Indian rupee at fresh 2-month high, inflows support

06 Jul, 2011

At 11:42 a.m. (0612 GMT), the partially convertible rupee was at 44.3825/3850 per dollar, up from at its previous 44.425/435 close, having risen as much as 44.3350 -- its highest since May 3.

"USD/INR is gaining on the back of strong portfolio inflows," said Ashtosh Raina, head of forex trading at HDFC Bank.

Foreign funds have pumped in nearly $2 billion in eight sessions to July 4.

Indian shares edged 0.1 percent higher in choppy trade on Wednesday, helped by firm Asian markets, with mortgage lender HDFC and top telecoms operator Bharti Airtel leading the gains.

The euro regained some ground on Wednesday as short-term players covered short positions ahead of a European Central Bank policy meeting, following a steep fall against the Swiss franc and the dollar after Moody's slashed Portugal's credit rating to junk.

Most Asian currencies were stronger than the US dollar on Wednesday. See for a snapshot.

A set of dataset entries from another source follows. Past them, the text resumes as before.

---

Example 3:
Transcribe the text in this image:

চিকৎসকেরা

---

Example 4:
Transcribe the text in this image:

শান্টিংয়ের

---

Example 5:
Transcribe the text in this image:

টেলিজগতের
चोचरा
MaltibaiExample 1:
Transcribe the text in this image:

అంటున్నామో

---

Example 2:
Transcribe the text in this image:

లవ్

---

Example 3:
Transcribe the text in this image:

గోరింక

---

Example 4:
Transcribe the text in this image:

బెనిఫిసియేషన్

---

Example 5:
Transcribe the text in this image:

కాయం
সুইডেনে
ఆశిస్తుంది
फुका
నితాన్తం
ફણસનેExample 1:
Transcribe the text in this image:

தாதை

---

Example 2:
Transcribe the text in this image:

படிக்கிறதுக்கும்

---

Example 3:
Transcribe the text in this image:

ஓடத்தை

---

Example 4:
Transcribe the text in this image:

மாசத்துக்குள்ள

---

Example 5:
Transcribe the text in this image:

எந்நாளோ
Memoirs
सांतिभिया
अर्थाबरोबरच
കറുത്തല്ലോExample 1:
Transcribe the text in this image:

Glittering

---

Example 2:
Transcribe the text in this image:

Some dealers said the gap between onshore and offshore forwards was also resulting in dollar inflows.

"If you look at either three-month or one-month forwards, there is a big gap which is creating arbitrage opportunity and providing dollars here," a senior forex dealer at a private bank said.

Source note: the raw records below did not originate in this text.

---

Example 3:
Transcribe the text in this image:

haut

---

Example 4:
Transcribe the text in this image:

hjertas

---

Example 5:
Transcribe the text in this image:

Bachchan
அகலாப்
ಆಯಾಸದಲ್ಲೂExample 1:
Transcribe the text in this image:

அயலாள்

The one-month onshore forward premium was at 44.62 per dollar while the non-deliverable forward contracts were quoted at 44.44 per dollar. The three-month onshore forward premium was at 45.15 per dollar compared with 44.83.

In the currency futures market , the most traded near-month dollar-rupee contracts on the National Stock Exchange, the MCX-SX and the United Stock Exchange were all at 44.5525, with total volume at $3.97 billion.